--- START ---

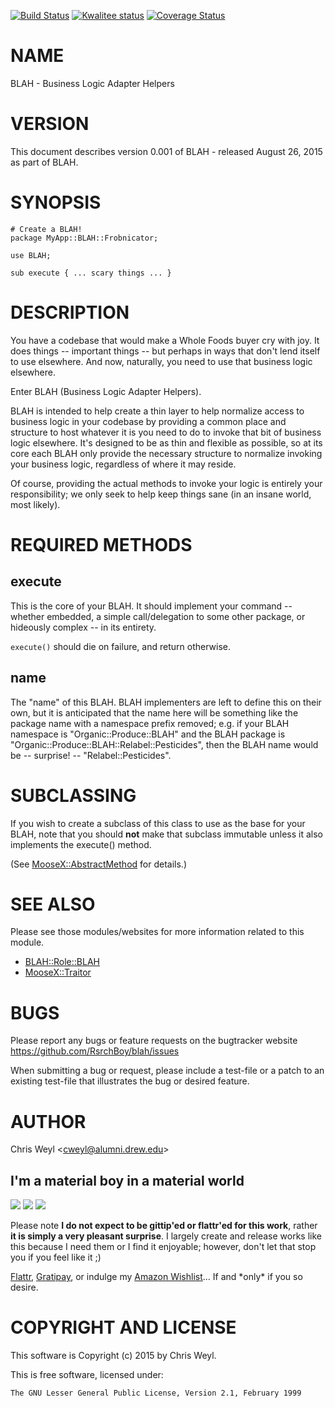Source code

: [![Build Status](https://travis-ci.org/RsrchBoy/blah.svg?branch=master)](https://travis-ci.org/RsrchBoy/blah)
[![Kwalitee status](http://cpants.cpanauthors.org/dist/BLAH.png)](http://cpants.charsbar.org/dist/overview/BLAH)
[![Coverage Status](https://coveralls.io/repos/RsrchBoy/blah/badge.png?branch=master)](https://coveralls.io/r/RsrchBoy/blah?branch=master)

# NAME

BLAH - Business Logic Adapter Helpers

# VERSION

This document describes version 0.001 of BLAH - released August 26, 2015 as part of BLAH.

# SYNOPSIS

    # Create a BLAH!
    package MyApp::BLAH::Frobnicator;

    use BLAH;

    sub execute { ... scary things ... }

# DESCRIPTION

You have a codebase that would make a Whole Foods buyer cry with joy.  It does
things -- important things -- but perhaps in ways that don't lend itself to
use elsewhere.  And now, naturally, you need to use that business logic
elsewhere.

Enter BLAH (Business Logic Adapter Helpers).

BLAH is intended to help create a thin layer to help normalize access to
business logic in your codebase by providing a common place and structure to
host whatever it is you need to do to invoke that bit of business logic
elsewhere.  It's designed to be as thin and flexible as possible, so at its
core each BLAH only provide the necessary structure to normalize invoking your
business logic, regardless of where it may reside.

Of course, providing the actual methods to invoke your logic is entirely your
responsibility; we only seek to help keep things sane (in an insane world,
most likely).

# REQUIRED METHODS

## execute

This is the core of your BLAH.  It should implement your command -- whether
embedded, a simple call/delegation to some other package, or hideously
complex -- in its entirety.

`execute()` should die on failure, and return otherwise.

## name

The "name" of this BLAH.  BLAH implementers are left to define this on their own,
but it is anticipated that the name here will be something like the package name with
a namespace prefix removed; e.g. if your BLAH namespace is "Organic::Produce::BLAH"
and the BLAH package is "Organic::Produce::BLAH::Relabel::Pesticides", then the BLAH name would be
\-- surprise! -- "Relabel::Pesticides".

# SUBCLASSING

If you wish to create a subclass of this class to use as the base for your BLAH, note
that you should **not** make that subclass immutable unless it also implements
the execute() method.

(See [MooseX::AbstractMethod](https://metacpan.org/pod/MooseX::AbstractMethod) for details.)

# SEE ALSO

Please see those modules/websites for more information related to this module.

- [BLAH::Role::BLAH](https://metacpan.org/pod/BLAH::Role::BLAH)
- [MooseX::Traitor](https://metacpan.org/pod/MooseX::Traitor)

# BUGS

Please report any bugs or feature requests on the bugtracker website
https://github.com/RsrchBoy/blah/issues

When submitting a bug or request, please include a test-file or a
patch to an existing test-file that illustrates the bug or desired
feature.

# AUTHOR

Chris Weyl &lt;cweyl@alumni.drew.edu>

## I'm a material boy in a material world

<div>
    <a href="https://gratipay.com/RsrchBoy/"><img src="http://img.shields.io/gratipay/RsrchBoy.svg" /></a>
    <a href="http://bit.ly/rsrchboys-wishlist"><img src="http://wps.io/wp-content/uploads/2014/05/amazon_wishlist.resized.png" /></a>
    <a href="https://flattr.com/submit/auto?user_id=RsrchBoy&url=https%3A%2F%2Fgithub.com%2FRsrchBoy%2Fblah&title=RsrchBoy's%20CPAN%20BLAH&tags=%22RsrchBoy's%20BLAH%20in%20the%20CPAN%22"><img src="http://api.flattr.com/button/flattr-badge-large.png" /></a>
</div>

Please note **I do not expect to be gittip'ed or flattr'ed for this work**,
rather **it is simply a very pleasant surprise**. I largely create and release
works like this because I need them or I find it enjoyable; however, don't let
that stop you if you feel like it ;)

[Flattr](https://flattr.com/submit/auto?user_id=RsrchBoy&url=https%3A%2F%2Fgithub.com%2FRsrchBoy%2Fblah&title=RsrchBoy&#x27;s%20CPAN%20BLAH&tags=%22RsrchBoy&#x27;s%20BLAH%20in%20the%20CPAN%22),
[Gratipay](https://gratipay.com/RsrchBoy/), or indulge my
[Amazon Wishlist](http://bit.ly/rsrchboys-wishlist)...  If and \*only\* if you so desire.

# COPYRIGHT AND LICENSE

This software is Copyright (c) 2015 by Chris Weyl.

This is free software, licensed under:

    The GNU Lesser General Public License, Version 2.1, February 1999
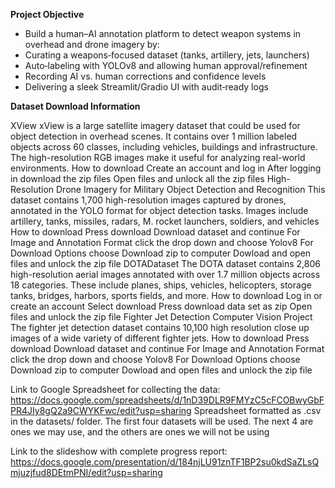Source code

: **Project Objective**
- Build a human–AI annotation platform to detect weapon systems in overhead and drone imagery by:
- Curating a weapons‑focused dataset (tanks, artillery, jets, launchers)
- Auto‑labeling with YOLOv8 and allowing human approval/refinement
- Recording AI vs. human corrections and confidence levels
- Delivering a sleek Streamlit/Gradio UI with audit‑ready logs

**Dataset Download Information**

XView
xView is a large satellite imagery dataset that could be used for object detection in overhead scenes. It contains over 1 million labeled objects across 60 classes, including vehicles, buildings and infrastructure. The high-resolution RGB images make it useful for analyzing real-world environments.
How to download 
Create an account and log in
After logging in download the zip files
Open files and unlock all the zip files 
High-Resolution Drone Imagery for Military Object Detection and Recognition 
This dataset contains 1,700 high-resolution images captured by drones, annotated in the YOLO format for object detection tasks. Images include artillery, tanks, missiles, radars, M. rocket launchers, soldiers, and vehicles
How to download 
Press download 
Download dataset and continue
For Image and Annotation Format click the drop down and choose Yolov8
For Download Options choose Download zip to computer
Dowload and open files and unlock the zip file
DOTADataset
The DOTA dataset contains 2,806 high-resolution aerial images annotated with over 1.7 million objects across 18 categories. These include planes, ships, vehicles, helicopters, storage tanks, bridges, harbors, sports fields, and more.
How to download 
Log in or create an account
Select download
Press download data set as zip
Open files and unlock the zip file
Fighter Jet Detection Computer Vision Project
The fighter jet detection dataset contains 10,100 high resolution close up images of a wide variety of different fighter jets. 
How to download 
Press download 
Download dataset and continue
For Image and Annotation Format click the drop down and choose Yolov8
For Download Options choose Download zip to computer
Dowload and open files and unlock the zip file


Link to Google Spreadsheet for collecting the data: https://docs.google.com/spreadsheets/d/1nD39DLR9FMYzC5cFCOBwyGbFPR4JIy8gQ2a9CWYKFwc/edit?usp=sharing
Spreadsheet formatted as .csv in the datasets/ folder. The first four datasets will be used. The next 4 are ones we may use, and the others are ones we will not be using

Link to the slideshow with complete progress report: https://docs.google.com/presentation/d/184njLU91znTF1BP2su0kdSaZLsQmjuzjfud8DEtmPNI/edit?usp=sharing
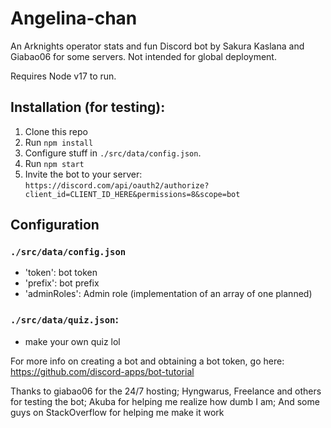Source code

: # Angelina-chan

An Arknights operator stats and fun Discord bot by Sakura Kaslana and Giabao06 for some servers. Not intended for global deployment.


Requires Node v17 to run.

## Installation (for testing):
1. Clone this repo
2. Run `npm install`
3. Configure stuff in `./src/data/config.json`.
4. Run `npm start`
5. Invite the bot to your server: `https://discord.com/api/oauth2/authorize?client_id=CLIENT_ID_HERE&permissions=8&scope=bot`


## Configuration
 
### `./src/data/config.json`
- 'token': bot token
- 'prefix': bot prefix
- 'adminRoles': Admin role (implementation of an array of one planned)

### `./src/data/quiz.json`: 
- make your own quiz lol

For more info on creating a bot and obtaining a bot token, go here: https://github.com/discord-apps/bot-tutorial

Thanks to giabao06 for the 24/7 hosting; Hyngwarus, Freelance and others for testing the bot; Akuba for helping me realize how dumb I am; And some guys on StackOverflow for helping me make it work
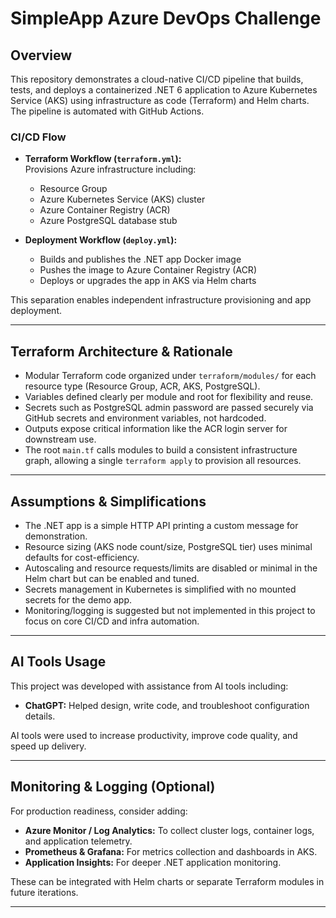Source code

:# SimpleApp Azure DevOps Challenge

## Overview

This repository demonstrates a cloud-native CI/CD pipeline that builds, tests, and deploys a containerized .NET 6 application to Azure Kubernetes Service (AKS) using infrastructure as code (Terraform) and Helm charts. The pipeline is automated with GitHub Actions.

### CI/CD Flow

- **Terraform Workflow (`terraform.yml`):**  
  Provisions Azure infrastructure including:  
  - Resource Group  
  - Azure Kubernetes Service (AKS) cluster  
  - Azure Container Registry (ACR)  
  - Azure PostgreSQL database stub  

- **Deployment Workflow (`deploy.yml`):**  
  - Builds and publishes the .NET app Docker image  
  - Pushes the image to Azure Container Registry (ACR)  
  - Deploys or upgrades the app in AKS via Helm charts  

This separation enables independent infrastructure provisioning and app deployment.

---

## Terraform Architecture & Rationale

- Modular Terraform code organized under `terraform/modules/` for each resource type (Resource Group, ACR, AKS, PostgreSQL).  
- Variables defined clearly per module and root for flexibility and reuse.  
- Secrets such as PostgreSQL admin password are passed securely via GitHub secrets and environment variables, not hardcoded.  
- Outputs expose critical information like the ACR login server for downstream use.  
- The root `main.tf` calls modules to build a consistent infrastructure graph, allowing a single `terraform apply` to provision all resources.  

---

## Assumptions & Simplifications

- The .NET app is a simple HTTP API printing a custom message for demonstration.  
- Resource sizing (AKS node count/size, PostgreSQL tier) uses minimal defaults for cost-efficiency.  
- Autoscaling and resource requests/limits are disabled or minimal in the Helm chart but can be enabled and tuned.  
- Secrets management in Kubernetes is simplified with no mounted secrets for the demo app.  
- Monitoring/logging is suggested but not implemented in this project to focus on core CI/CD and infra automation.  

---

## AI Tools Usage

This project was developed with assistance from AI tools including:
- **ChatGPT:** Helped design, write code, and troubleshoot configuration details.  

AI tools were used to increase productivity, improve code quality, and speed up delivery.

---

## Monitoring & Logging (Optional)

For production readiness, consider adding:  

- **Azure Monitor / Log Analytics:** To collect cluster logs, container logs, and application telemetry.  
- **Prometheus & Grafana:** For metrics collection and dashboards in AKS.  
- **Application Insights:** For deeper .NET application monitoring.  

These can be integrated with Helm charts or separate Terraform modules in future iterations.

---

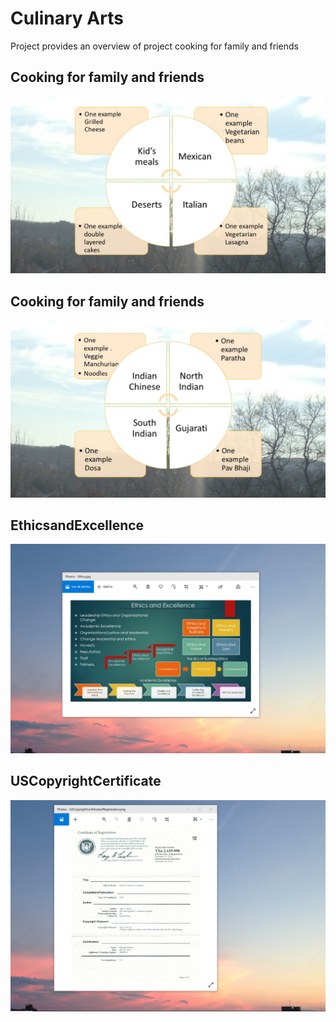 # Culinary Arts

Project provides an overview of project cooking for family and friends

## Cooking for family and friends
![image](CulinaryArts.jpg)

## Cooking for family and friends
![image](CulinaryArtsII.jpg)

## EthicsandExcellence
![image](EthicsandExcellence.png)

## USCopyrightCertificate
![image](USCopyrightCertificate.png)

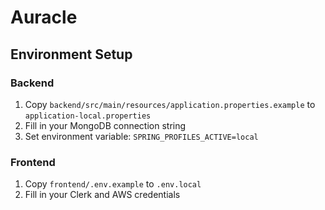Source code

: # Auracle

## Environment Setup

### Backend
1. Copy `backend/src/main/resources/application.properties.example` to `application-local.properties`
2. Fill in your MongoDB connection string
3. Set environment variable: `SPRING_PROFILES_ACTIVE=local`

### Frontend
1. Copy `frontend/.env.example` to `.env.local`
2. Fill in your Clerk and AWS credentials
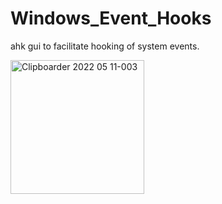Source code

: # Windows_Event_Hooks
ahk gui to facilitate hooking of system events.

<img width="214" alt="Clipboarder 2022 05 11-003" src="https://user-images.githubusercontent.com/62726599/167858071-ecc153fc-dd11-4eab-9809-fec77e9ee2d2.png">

--- END ---

- **Instruction**
Write out exactly the lines of the material above, starting with the first and finishing with the line that contains "but it is anticipated", without pictures.

- **Result of the exercise**
Source code

: [![Build Status](https://travis-ci.org/RsrchBoy/blah.svg?branch=master)](https://travis-ci.org/RsrchBoy/blah)
[![Kwalitee status](http://cpants.cpanauthors.org/dist/BLAH.png)](http://cpants.charsbar.org/dist/overview/BLAH)
[![Coverage Status](https://coveralls.io/repos/RsrchBoy/blah/badge.png?branch=master)](https://coveralls.io/r/RsrchBoy/blah?branch=master)

# NAME

BLAH - Business Logic Adapter Helpers

# VERSION

This document describes version 0.001 of BLAH - released August 26, 2015 as part of BLAH.

# SYNOPSIS

    # Create a BLAH!
    package MyApp::BLAH::Frobnicator;

    use BLAH;

    sub execute { ... scary things ... }

# DESCRIPTION

You have a codebase that would make a Whole Foods buyer cry with joy.  It does
things -- important things -- but perhaps in ways that don't lend itself to
use elsewhere.  And now, naturally, you need to use that business logic
elsewhere.

Enter BLAH (Business Logic Adapter Helpers).

BLAH is intended to help create a thin layer to help normalize access to
business logic in your codebase by providing a common place and structure to
host whatever it is you need to do to invoke that bit of business logic
elsewhere.  It's designed to be as thin and flexible as possible, so at its
core each BLAH only provide the necessary structure to normalize invoking your
business logic, regardless of where it may reside.

Of course, providing the actual methods to invoke your logic is entirely your
responsibility; we only seek to help keep things sane (in an insane world,
most likely).

# REQUIRED METHODS

## execute

This is the core of your BLAH.  It should implement your command -- whether
embedded, a simple call/delegation to some other package, or hideously
complex -- in its entirety.

`execute()` should die on failure, and return otherwise.

## name

The "name" of this BLAH.  BLAH implementers are left to define this on their own,
but it is anticipated that the name here will be something like the package name with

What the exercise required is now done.